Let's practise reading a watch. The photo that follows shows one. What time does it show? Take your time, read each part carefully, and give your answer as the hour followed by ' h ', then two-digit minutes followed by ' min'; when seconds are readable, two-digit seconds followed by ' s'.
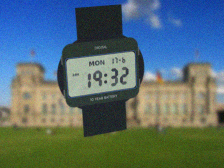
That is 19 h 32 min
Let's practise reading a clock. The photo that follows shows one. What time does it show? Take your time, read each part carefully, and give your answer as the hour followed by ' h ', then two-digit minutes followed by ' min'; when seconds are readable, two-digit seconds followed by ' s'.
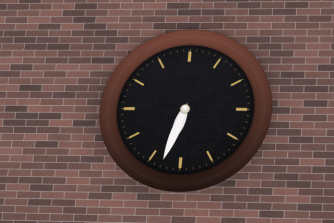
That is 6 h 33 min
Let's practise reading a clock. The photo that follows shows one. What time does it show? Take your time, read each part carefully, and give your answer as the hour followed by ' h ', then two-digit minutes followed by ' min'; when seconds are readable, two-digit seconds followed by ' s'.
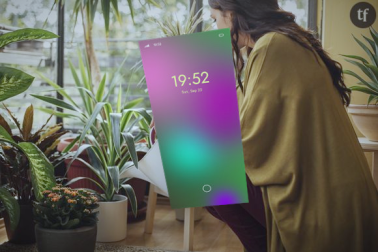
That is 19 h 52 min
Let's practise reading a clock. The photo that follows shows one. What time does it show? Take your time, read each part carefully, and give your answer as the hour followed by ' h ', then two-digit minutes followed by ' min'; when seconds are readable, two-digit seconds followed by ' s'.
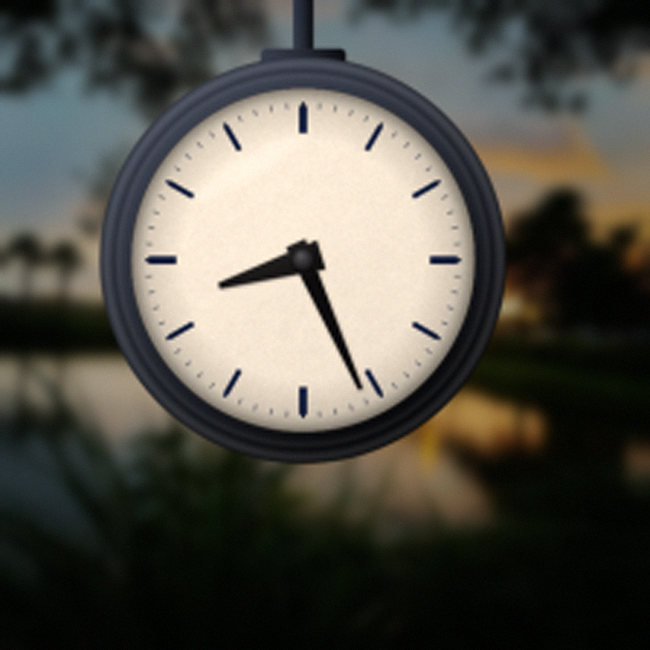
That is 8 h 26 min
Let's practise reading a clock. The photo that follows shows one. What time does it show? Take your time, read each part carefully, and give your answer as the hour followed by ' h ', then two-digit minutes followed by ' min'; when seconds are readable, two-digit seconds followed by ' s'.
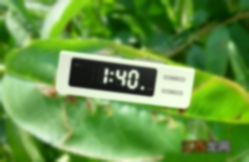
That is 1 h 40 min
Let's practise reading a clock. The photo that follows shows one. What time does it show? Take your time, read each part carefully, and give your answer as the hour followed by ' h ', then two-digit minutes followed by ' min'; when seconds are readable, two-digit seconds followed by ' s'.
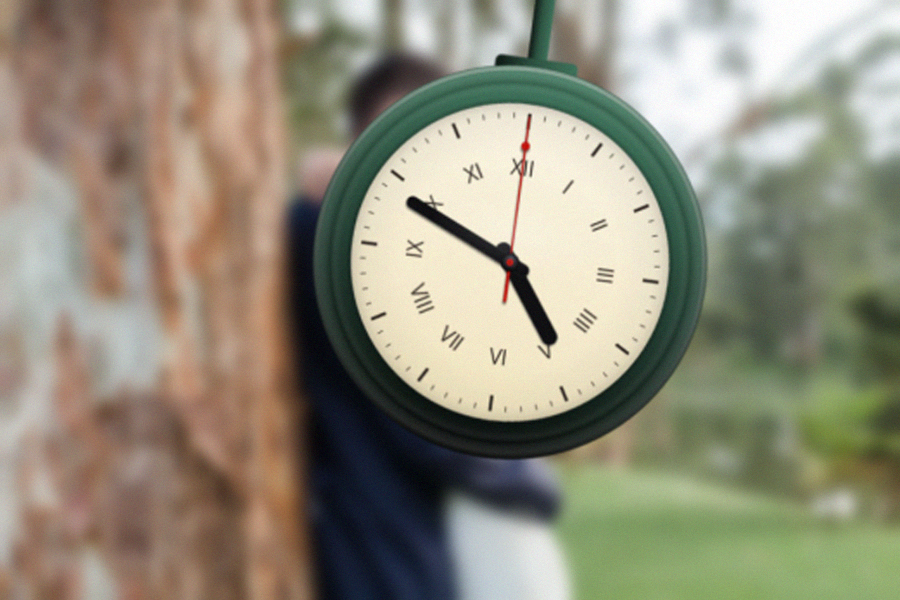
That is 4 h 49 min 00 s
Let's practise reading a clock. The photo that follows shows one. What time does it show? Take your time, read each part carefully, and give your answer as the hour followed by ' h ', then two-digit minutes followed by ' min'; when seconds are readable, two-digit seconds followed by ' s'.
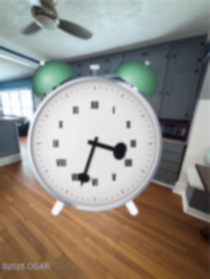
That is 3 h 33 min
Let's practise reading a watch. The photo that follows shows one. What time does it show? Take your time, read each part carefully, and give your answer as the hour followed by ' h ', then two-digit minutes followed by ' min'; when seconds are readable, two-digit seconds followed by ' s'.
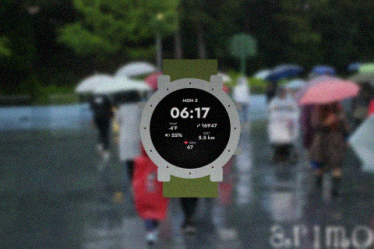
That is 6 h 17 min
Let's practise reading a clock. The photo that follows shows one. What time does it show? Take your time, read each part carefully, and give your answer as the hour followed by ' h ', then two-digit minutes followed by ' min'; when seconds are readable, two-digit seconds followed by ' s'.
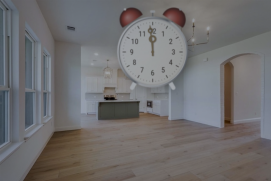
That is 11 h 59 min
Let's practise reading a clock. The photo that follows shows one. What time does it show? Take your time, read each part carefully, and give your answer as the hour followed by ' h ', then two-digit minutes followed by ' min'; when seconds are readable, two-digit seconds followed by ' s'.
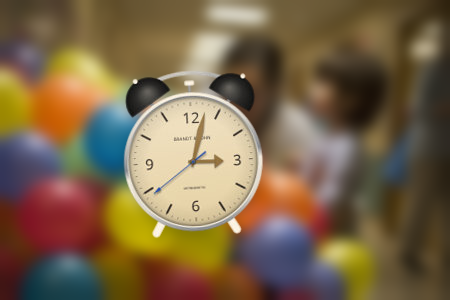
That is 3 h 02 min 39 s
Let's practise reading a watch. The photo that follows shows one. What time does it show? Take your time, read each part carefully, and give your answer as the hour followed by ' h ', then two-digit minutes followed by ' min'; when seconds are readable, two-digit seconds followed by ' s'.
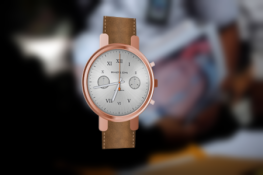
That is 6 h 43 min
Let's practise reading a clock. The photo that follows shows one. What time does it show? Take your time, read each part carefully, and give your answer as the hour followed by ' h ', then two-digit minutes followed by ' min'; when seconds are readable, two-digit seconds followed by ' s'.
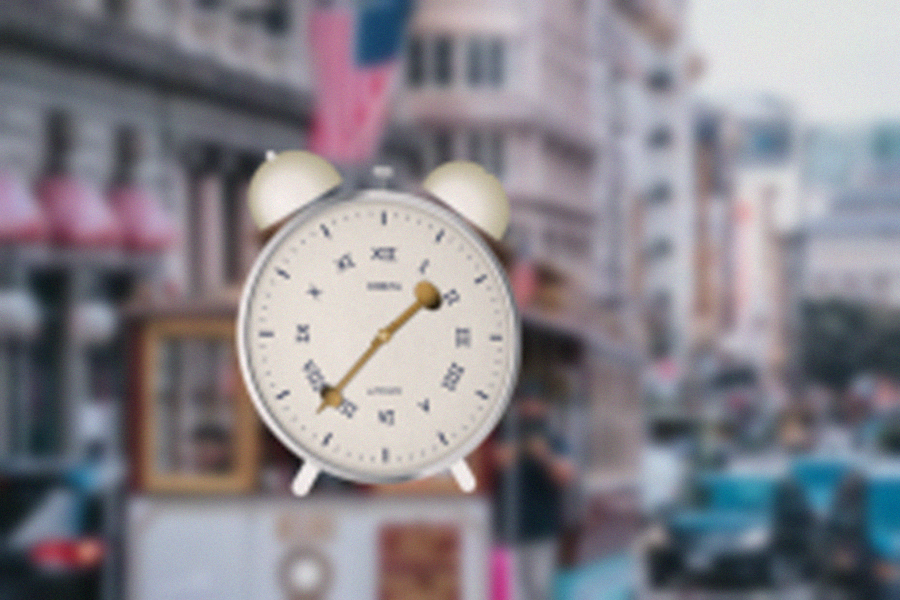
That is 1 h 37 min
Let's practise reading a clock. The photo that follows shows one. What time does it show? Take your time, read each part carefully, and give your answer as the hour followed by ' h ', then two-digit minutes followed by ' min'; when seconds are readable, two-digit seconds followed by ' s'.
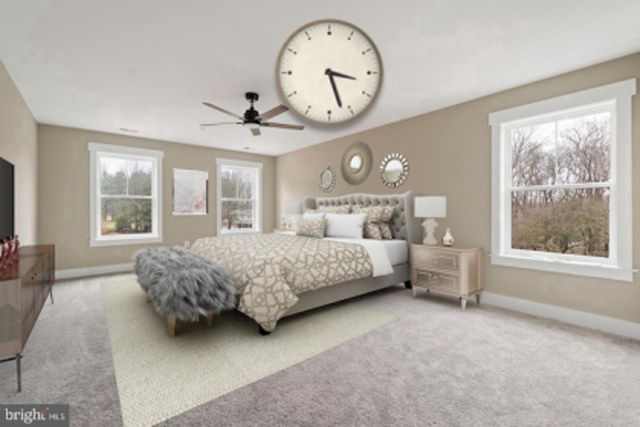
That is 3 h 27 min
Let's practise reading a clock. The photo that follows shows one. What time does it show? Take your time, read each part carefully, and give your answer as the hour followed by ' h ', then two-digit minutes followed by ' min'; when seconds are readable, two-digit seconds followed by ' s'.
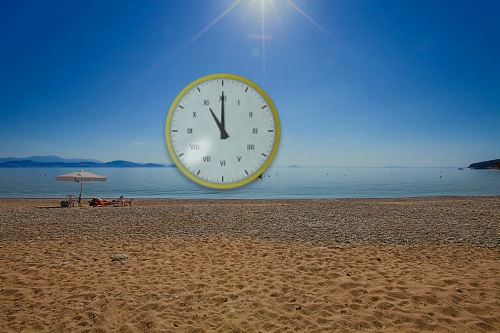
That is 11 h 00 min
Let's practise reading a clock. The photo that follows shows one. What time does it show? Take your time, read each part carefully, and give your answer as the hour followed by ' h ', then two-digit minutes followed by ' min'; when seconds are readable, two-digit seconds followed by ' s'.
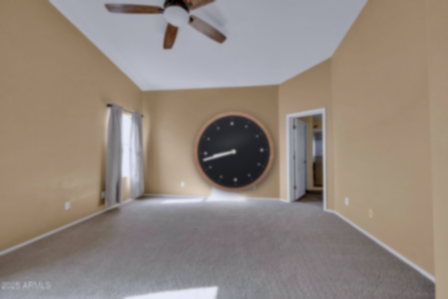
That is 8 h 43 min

(AIM)
Copy out all of the records above word for word, leaving out the pictures.

(SOLUTION FOR THIS PROBLEM)
Let's practise reading a watch. The photo that follows shows one. What time does it show? Take your time, read each part carefully, and give your answer as the hour followed by ' h ', then two-digit minutes followed by ' min'; when seconds are readable, two-digit seconds followed by ' s'.
That is 19 h 32 min
Let's practise reading a clock. The photo that follows shows one. What time does it show? Take your time, read each part carefully, and give your answer as the hour followed by ' h ', then two-digit minutes followed by ' min'; when seconds are readable, two-digit seconds followed by ' s'.
That is 6 h 33 min
Let's practise reading a clock. The photo that follows shows one. What time does it show? Take your time, read each part carefully, and give your answer as the hour followed by ' h ', then two-digit minutes followed by ' min'; when seconds are readable, two-digit seconds followed by ' s'.
That is 19 h 52 min
Let's practise reading a clock. The photo that follows shows one. What time does it show? Take your time, read each part carefully, and give your answer as the hour followed by ' h ', then two-digit minutes followed by ' min'; when seconds are readable, two-digit seconds followed by ' s'.
That is 8 h 26 min
Let's practise reading a clock. The photo that follows shows one. What time does it show? Take your time, read each part carefully, and give your answer as the hour followed by ' h ', then two-digit minutes followed by ' min'; when seconds are readable, two-digit seconds followed by ' s'.
That is 1 h 40 min
Let's practise reading a clock. The photo that follows shows one. What time does it show? Take your time, read each part carefully, and give your answer as the hour followed by ' h ', then two-digit minutes followed by ' min'; when seconds are readable, two-digit seconds followed by ' s'.
That is 4 h 49 min 00 s
Let's practise reading a clock. The photo that follows shows one. What time does it show? Take your time, read each part carefully, and give your answer as the hour followed by ' h ', then two-digit minutes followed by ' min'; when seconds are readable, two-digit seconds followed by ' s'.
That is 3 h 33 min
Let's practise reading a watch. The photo that follows shows one. What time does it show? Take your time, read each part carefully, and give your answer as the hour followed by ' h ', then two-digit minutes followed by ' min'; when seconds are readable, two-digit seconds followed by ' s'.
That is 6 h 17 min
Let's practise reading a clock. The photo that follows shows one. What time does it show? Take your time, read each part carefully, and give your answer as the hour followed by ' h ', then two-digit minutes followed by ' min'; when seconds are readable, two-digit seconds followed by ' s'.
That is 11 h 59 min
Let's practise reading a clock. The photo that follows shows one. What time does it show? Take your time, read each part carefully, and give your answer as the hour followed by ' h ', then two-digit minutes followed by ' min'; when seconds are readable, two-digit seconds followed by ' s'.
That is 3 h 02 min 39 s
Let's practise reading a watch. The photo that follows shows one. What time does it show? Take your time, read each part carefully, and give your answer as the hour followed by ' h ', then two-digit minutes followed by ' min'; when seconds are readable, two-digit seconds followed by ' s'.
That is 6 h 43 min
Let's practise reading a clock. The photo that follows shows one. What time does it show? Take your time, read each part carefully, and give your answer as the hour followed by ' h ', then two-digit minutes followed by ' min'; when seconds are readable, two-digit seconds followed by ' s'.
That is 1 h 37 min
Let's practise reading a clock. The photo that follows shows one. What time does it show? Take your time, read each part carefully, and give your answer as the hour followed by ' h ', then two-digit minutes followed by ' min'; when seconds are readable, two-digit seconds followed by ' s'.
That is 3 h 27 min
Let's practise reading a clock. The photo that follows shows one. What time does it show? Take your time, read each part carefully, and give your answer as the hour followed by ' h ', then two-digit minutes followed by ' min'; when seconds are readable, two-digit seconds followed by ' s'.
That is 11 h 00 min
Let's practise reading a clock. The photo that follows shows one. What time does it show? Take your time, read each part carefully, and give your answer as the hour followed by ' h ', then two-digit minutes followed by ' min'; when seconds are readable, two-digit seconds followed by ' s'.
That is 8 h 43 min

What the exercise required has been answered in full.